Opposition Leader Peter Phillips admitted to bad planning and regulation, including “informal settlements,” over the years.
Another contributing factor has been poor waste disposal practices — including the unhealthy habit of dumping garbage in gullies that run down to the sea, becoming choked and polluted along the way. On Twitter, many agreed with activist Carol Narcisse's comment:
We will never have enough money to clean drains&gullies at the rate that garbage is dumped in them. Needs massive natinl behavr change progr
— Carol Narcisse (@CarolNarcisse) May 17, 2017
University professor Damien King added:
We think of flooding as an “act of God” ignoring the preceding acts of man that cause it by willfully bypassing good environmental practices
— Damien King (@DamienWKing) May 17, 2017
Meanwhile, the Jamaica Environment Trust (JET) took the opportunity to reinforce its ongoing campaign “Nuh Dutty Up Jamaica” (Don't Dirty Up Jamaica) with its catchy song and clever video.

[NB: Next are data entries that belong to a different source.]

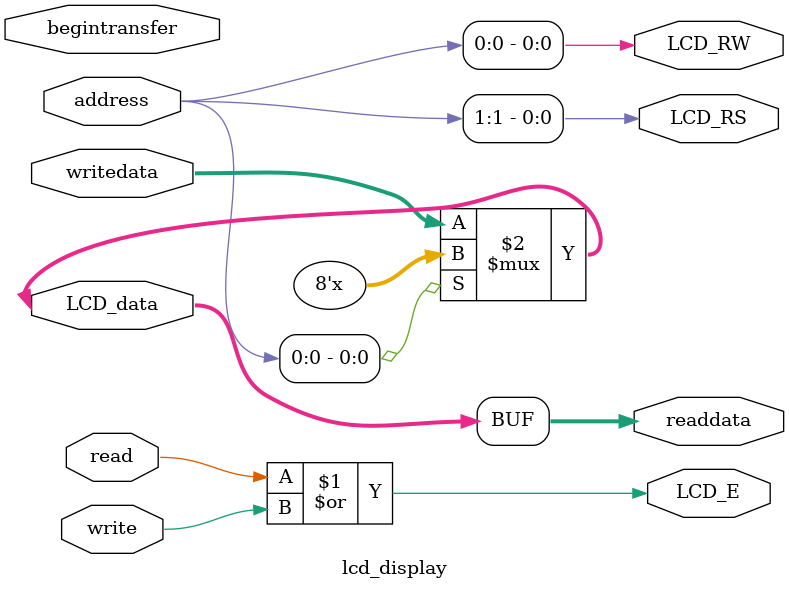
<source format=v>

`timescale 1ns / 1ps
// synthesis translate_on

// turn off superfluous verilog processor warnings 
// altera message_level Level1 
// altera message_off 10034 10035 10036 10037 10230 10240 10030 

module lcd_display (
                     // inputs:
                      address,
                      begintransfer,
                      read,
                      write,
                      writedata,

                     // outputs:
                      LCD_E,
                      LCD_RS,
                      LCD_RW,
                      LCD_data,
                      readdata
                   )
;

  output           LCD_E;
  output           LCD_RS;
  output           LCD_RW;
  inout   [  7: 0] LCD_data;
  output  [  7: 0] readdata;
  input   [  1: 0] address;
  input            begintransfer;
  input            read;
  input            write;
  input   [  7: 0] writedata;

  wire             LCD_E;
  wire             LCD_RS;
  wire             LCD_RW;
  wire    [  7: 0] LCD_data;
  wire    [  7: 0] readdata;
  assign LCD_RW = address[0];
  assign LCD_RS = address[1];
  assign LCD_E = read | write;
  assign LCD_data = (address[0]) ? 8'bz : writedata;
  assign readdata = LCD_data;
  //control_slave, which is an e_avalon_slave

endmodule


</source>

JET's Deputy CEO summed up the concerns in a letter to the Gleaner:
Global climate change is expected to increase the frequency of extreme weather events like this one. Unless we change our daily habits and development practices, we can expect high financial and social costs to life, livelihoods and property to continue. Accepting individual responsibility for the garbage we produce is one way for every Jamaican citizen to do this.
The lack of bins or infrequent garbage collection is no excuse for dumping our waste in the streets or in gullies.
At the same time, the state must also take a lead role in improving the way our towns and cities are managed, with better solid waste infrastructure, preservation of green spaces and enforcement of planning laws and regulations. We must also take the protection of our forests much more seriously at the individual and state level if we are to have any hope of mitigating the threat of Climate Change.
As citizens clean up, they're casting blame in various directions, while officials tally the damage, including the worrying impact on the national budget. Both the government and Jamaica's people are in for some tough changes, as climate change continues to impact the region's fragile island nations, forcing difficult choices.